● Brief
Can you output the following lines exactly as they are, leaving out the pictures?

[Chart understanding data]
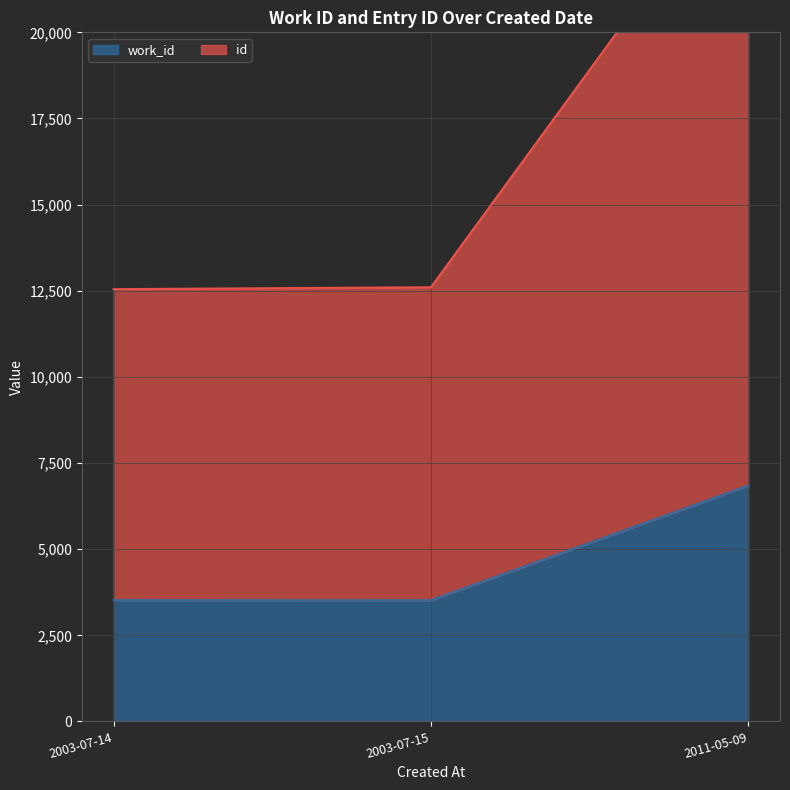

Read the id value at 2003-07-15.

12601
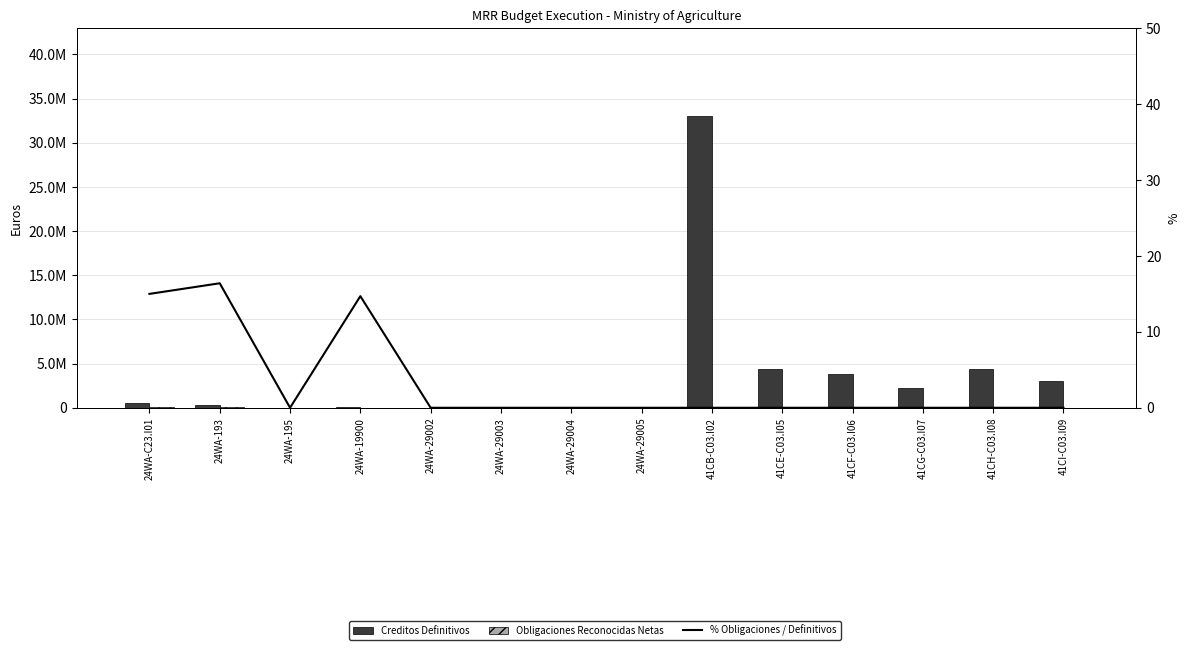

What is the label of the 6th bar from the left?

24WA-29003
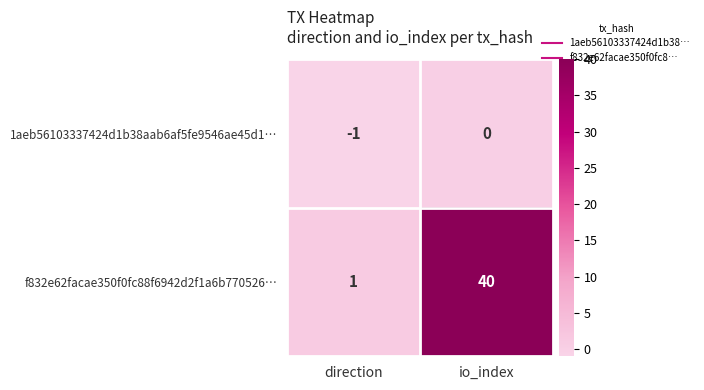

Count the number of categories in the chart.

2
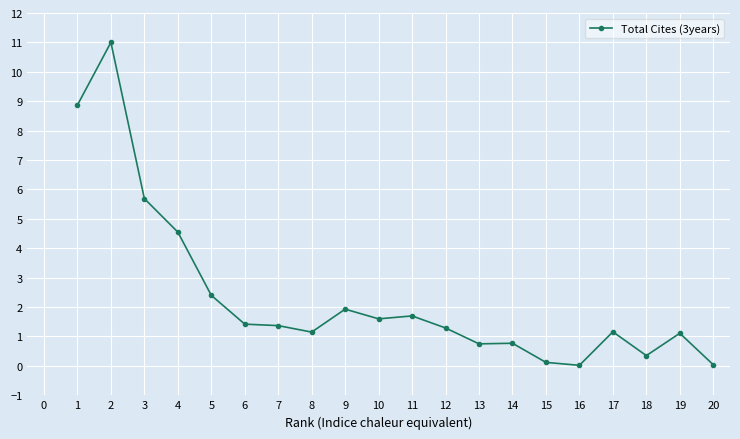

What is the greatest value displayed?

11.0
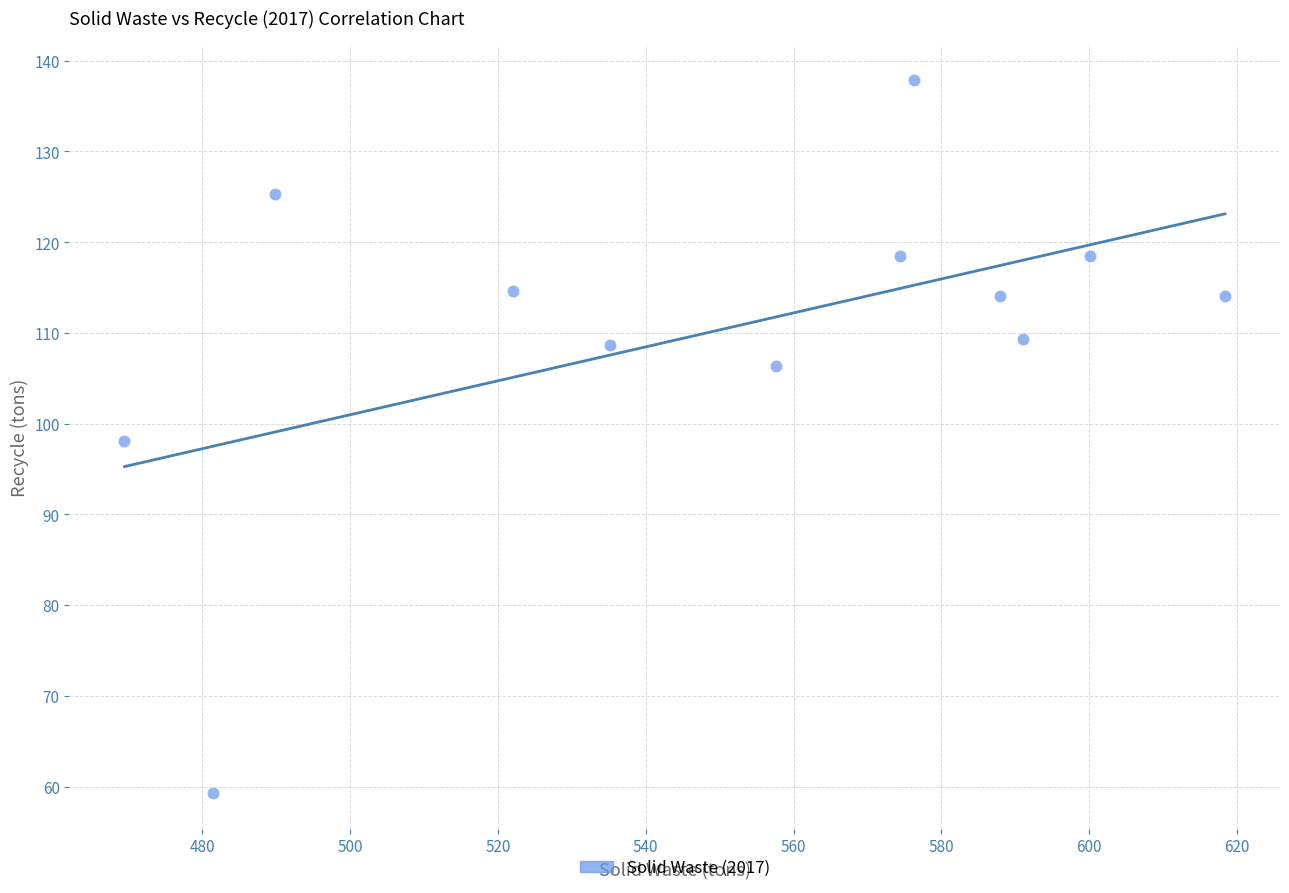

What is the range of Y values (max minus min)?

78.6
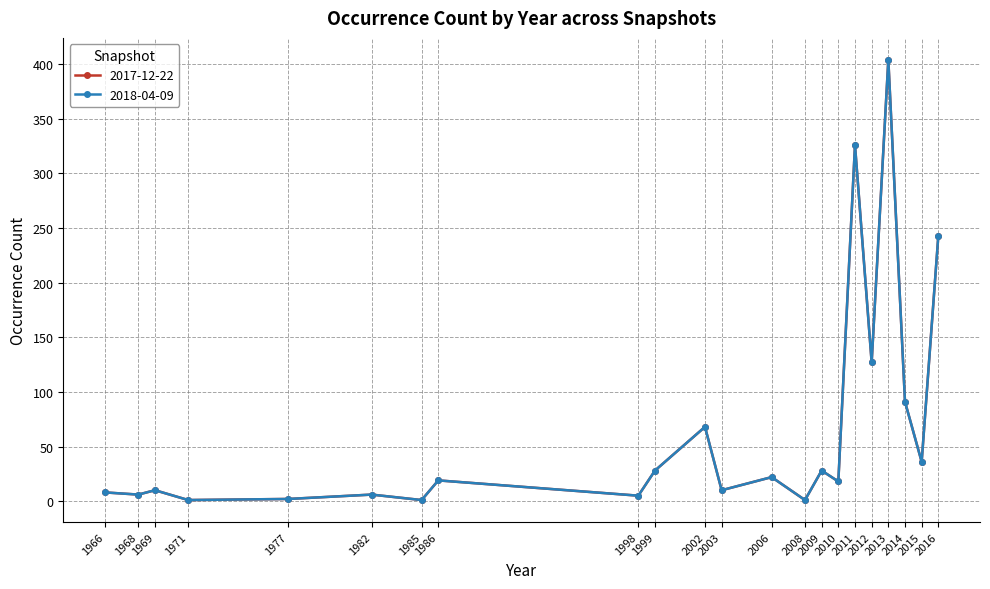

Which series has the largest total across all categories?

2017-12-22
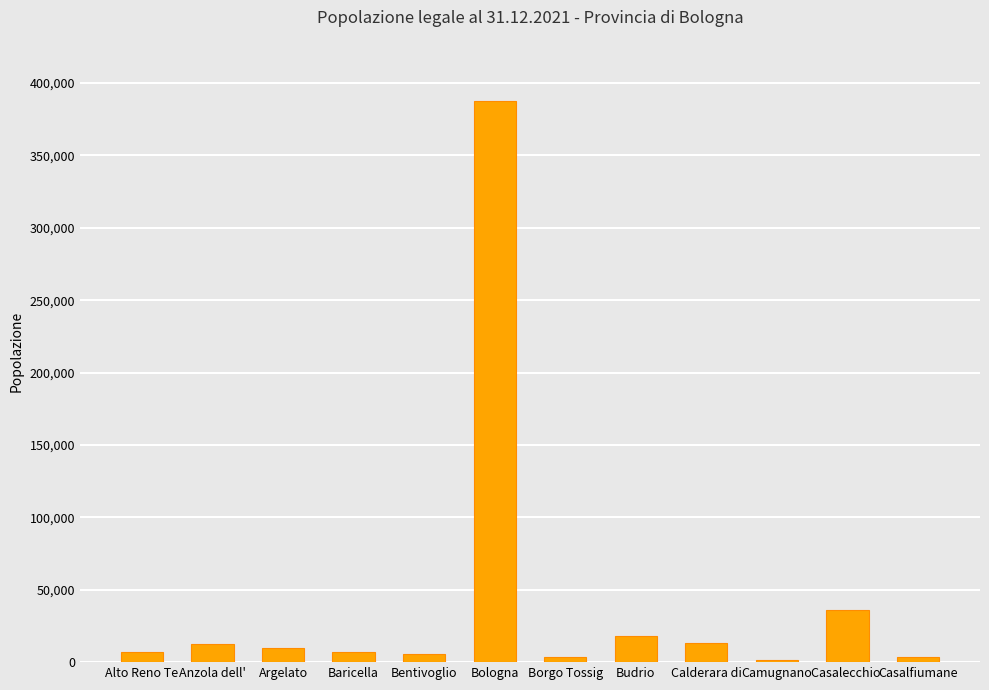

What is the maximum value shown in the chart?

387842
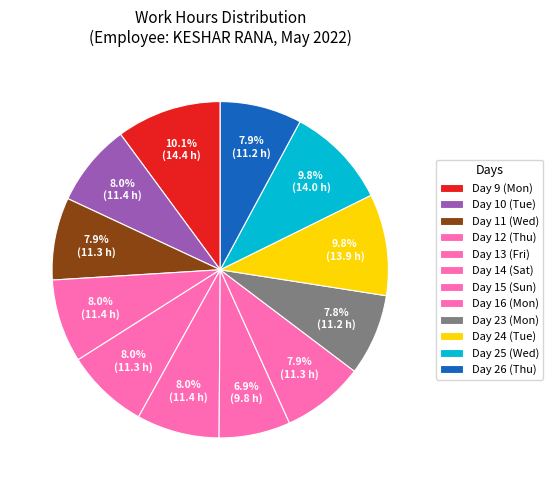

To the nearest percent, what is the average slice percentage?

8%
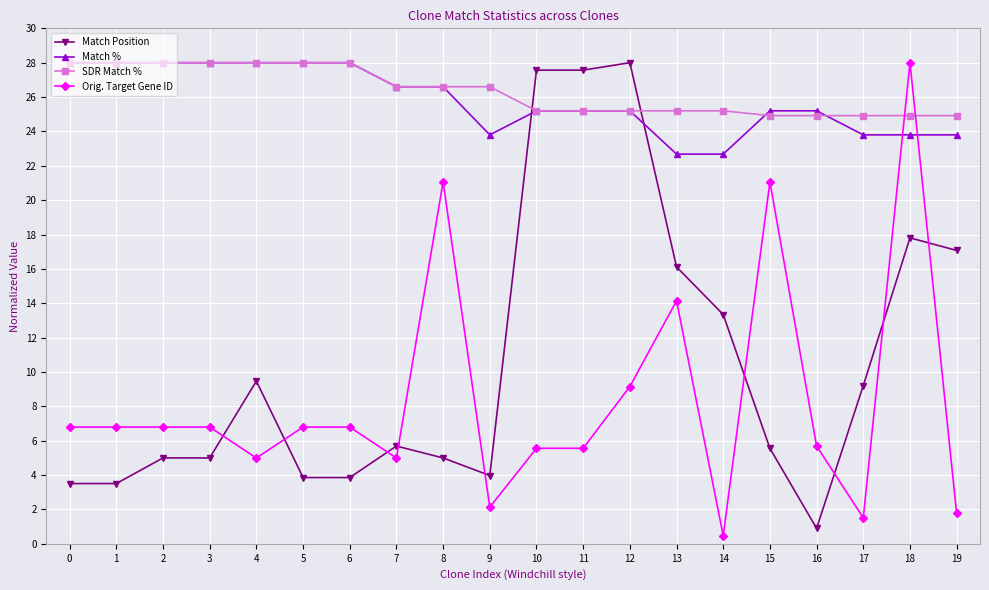

Is it true that SDR Match % equals 12.5 at 5?

False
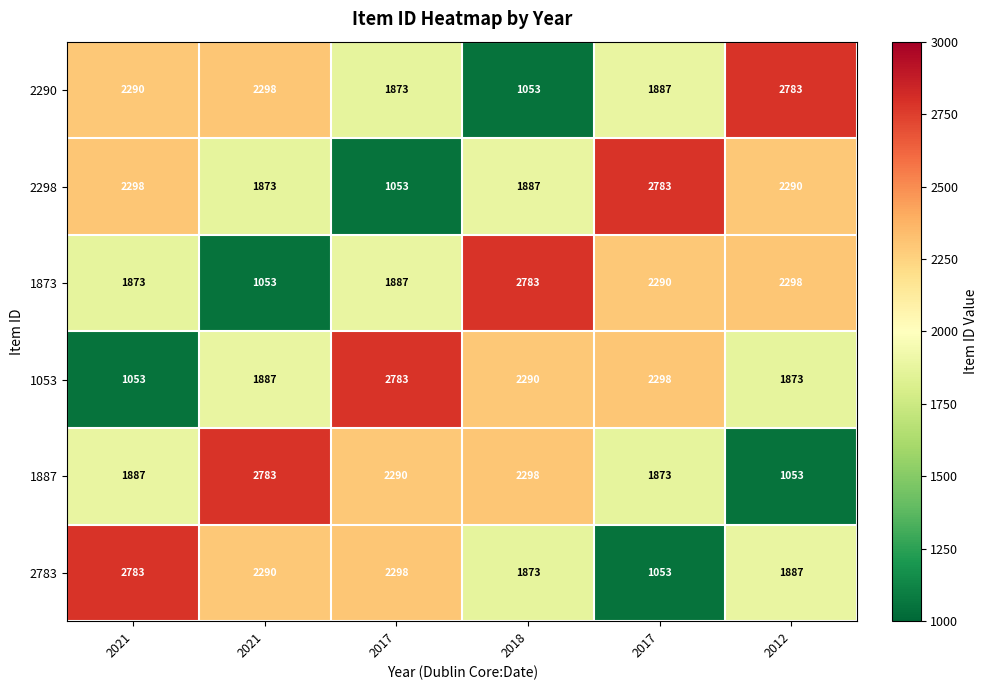

Reading right to left, transcribe all the data shown in this chart.

2290: 2012=2783	2017=1887	2018=1053	2017=1873	2021=2298	2021=2290
2298: 2012=2290	2017=2783	2018=1887	2017=1053	2021=1873	2021=2298
1873: 2012=2298	2017=2290	2018=2783	2017=1887	2021=1053	2021=1873
1053: 2012=1873	2017=2298	2018=2290	2017=2783	2021=1887	2021=1053
1887: 2012=1053	2017=1873	2018=2298	2017=2290	2021=2783	2021=1887
2783: 2012=1887	2017=1053	2018=1873	2017=2298	2021=2290	2021=2783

● Output below
Read the id value at 2003-07-15.

12601

What is the label of the 6th bar from the left?

24WA-29003

Count the number of categories in the chart.

2

What is the greatest value displayed?

11.0

What is the range of Y values (max minus min)?

78.6

Which series has the largest total across all categories?

2017-12-22

What is the maximum value shown in the chart?

387842

To the nearest percent, what is the average slice percentage?

8%

Is it true that SDR Match % equals 12.5 at 5?

False

Reading right to left, transcribe all the data shown in this chart.

2290: 2012=2783	2017=1887	2018=1053	2017=1873	2021=2298	2021=2290
2298: 2012=2290	2017=2783	2018=1887	2017=1053	2021=1873	2021=2298
1873: 2012=2298	2017=2290	2018=2783	2017=1887	2021=1053	2021=1873
1053: 2012=1873	2017=2298	2018=2290	2017=2783	2021=1887	2021=1053
1887: 2012=1053	2017=1873	2018=2298	2017=2290	2021=2783	2021=1887
2783: 2012=1887	2017=1053	2018=1873	2017=2298	2021=2290	2021=2783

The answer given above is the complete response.